Trump’s crackdown appears to be prompting many immigrants in New York City to opt-out of nutrition assistance. The New York City Department of Social Services reported a disproportionate decline in food stamps enrollment since Trump took office, and the highest rates of disenrollment in 2018 were seen among black and Latinx noncitizens. This disenrollment—estimated to include 25,000 individuals over two years—is expected to result in a $72 million loss in economic activity for the city. The New York-based nonprofit Robin Hood Foundation has also estimated that the policy change could increase the citywide poverty rate by five percent.

For households already struggling with poverty, giving up a monthly food stamp supplement could push them toward hunger. One immigrant interviewee told Urban Institute researchers, “People don’t eat like they used to, because everything is too expensive. Before, people could purchase a greater variety of foods using their food stamps.
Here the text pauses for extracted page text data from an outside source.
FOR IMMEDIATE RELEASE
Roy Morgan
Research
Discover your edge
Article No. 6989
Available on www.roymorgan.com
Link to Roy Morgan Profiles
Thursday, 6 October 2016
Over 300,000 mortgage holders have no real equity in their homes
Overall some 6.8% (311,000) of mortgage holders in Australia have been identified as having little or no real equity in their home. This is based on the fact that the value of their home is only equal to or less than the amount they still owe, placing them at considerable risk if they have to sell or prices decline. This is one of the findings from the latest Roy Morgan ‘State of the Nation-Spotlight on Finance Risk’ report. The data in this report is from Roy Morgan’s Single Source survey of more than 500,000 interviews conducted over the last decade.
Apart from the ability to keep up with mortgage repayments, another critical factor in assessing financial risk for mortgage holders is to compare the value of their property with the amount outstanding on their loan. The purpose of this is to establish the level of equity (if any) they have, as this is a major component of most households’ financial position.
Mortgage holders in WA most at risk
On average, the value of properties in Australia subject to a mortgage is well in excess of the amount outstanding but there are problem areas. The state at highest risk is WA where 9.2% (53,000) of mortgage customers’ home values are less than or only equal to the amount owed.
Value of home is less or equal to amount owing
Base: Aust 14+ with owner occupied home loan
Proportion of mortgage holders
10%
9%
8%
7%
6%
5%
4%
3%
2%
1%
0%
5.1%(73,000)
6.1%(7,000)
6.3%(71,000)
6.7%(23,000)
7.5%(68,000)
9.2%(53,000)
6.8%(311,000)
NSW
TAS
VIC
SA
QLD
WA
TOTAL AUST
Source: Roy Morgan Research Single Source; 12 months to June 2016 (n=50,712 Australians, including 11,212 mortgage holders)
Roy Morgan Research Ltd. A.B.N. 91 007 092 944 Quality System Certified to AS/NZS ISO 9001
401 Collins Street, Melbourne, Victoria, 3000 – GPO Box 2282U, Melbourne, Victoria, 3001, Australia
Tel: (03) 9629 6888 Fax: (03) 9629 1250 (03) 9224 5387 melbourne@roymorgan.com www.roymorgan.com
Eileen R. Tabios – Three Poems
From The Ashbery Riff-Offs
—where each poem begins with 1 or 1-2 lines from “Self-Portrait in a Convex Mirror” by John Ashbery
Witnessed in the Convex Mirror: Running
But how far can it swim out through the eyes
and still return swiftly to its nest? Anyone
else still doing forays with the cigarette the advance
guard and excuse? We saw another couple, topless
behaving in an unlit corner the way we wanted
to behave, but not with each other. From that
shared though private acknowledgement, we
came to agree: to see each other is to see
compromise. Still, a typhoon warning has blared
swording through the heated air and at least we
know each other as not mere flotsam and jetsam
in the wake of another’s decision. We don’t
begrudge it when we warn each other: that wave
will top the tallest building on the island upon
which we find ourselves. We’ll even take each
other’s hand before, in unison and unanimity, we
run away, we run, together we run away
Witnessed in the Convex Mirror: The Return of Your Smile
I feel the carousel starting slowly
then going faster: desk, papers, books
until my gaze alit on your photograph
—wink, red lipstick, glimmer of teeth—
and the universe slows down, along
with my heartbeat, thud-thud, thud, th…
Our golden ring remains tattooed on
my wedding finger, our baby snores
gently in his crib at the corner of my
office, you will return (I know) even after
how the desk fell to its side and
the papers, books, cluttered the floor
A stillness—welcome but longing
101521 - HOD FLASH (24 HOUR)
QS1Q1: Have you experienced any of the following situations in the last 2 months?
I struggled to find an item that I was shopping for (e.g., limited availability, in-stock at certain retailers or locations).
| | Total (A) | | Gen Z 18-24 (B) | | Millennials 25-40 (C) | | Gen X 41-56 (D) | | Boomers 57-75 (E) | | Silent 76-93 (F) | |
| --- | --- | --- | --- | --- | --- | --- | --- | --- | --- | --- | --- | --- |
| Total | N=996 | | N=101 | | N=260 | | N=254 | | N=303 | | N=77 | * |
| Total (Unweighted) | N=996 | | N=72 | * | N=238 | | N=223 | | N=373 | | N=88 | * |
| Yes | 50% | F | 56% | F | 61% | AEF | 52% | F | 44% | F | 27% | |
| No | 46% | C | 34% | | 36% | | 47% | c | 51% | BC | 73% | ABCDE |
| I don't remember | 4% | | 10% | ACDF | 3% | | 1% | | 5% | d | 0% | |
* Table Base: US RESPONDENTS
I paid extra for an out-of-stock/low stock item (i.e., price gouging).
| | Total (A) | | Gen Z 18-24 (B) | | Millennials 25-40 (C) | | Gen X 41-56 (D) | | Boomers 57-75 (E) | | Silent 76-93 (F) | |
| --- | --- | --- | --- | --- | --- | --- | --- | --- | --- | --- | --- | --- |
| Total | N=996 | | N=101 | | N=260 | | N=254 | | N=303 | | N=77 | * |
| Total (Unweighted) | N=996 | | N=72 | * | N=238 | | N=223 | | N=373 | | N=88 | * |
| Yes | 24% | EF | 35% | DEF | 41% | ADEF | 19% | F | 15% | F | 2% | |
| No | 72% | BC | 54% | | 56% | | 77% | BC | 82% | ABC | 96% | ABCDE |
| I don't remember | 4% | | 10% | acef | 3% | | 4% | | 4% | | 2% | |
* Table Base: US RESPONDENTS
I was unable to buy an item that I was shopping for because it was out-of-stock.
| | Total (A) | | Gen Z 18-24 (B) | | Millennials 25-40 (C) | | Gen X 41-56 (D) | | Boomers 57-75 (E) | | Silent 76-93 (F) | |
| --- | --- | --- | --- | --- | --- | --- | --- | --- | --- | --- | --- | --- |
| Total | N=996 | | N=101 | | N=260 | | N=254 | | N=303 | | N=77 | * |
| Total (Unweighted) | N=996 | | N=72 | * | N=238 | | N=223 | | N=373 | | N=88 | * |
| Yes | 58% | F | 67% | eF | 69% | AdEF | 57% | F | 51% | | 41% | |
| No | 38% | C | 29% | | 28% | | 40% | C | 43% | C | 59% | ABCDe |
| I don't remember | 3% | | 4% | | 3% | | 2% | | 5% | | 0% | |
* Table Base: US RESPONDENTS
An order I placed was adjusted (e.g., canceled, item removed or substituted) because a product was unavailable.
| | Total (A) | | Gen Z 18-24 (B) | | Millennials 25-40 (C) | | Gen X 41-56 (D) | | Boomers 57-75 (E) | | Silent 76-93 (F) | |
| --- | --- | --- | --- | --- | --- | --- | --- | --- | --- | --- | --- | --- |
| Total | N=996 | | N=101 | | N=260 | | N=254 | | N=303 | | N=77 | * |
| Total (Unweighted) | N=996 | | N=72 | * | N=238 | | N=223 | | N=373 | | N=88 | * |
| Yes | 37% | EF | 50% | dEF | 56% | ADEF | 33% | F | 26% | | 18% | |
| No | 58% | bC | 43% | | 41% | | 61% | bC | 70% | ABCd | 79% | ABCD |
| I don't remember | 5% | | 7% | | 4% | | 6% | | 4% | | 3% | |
But because we no longer have that aid, well, you eat what you can.”

Danilo Trisi, a senior research analyst at the Center on Budget and Policy Priorities, noted that some groups are exempt from the public charge test, notably refugees and people with humanitarian visas, but they too may recoil from accessing benefits. “Because immigration rules are complicated and sometimes opaque, many families that [are exempt] may nevertheless choose to forgo benefits for which they qualify, out of fear that their status could otherwise be in jeopardy,” said Trisi.

Veyom Bahl, managing director of the Survival program at the Robin Hood Foundation, says via email, “From both quantitative and anecdotal sources, the chilling effect has already materialized and is likely worsening.” His organization’s food pantries—part of a network of food banks that form an alternative private “safety net” for New Yorkers in need—have also “seen a decline in immigrant families seeking even free, emergency food support in the last year.” With immigrants seemingly wary of receiving any aid, public or private, the Robin Hood Foundation has provided additional funding to local organizations to provide legal guidance for immigrants adapting to the new rule.

In addition to undermining social safety net programs, immigrants might also be deterred from even applying to adjust their status, explained Max Hadler, director of Health Policy with the New York Immigration Coalition. “It's not just about people using health benefits or food benefits or housing benefits,” Hadler said. “It's also the degree to which something like this discourages people from submitting applications for green cards and other immigration benefits. And we want to encourage people who have a pathway to permanent residency and citizenship to pursue those pathways.”

Still, community groups are hoping that the lawsuits filed by 13 state attorneys general this week will manage to thwart the rule before October 15. Even if the rule is halted by litigation, however, Hadler said “there’s a lot of damage that's already been done.”